-- Opening Marker --

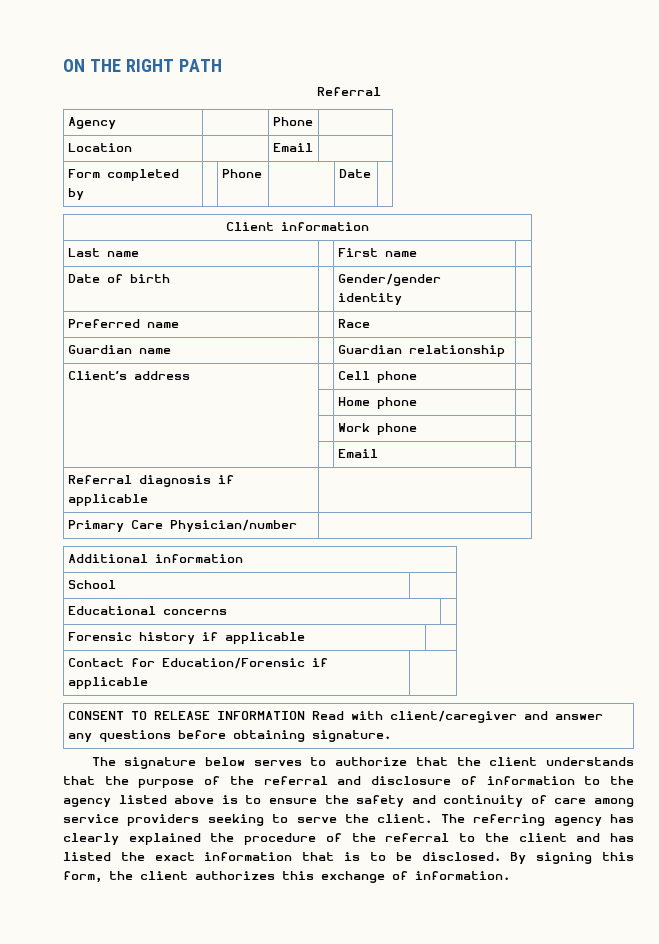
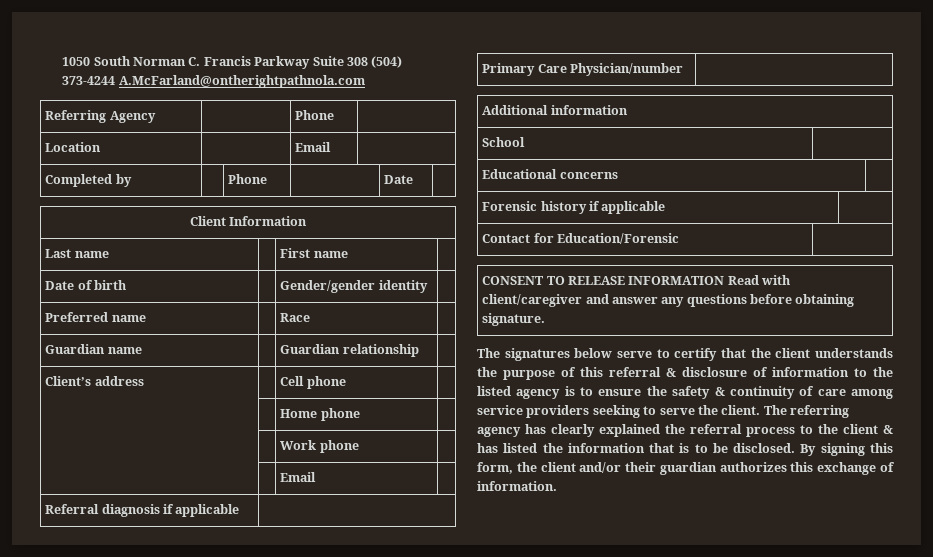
[63,59,222,72] [316,87,381,96] ON THE RIGHT PATH // Referral // -> [62,56,403,69] [62,75,365,88] [45,110,107,123] 1050 South Norman C. Francis Parkway Suite 308 (504) 373-4244 A.McFarland@ontherightpathnola.com // Referring
[67,169,179,181] Form completed -> [45,174,113,187] Completed
[281,222,369,231] information -> [229,216,308,226] Information
[311,658,328,667] [67,677,148,689] if applicable -> (679, 238) none
[124,757,408,769] signature below serves to authorize -> [504,348,718,361] signatures below serve to certify
[63,776,95,785] that -> (893, 353) none
[229,776,362,785] the referral and -> [580,367,676,377] this referral &
[63,795,215,807] agency listed above -> [477,386,561,399] listed agency
[411,795,436,804] and -> [714,387,725,396] &
[244,833,450,845] procedure of the referral -> [690,424,795,437] referral process
[576,833,601,842] and -> [883,425,893,434] &
[154,852,195,861] exact -> (563, 448) none
(188, 875) none -> [579,462,717,475] and/or their guardian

-- Closing Marker --

* [What you should do]
Beginning at the line that contains "[154,852,195,861] exact -> (563, 448) none", transcribe every line through the end of the material exactly, leaving out all earlier lines.

* [Response box]
[154,852,195,861] exact -> (563, 448) none
(188, 875) none -> [579,462,717,475] and/or their guardian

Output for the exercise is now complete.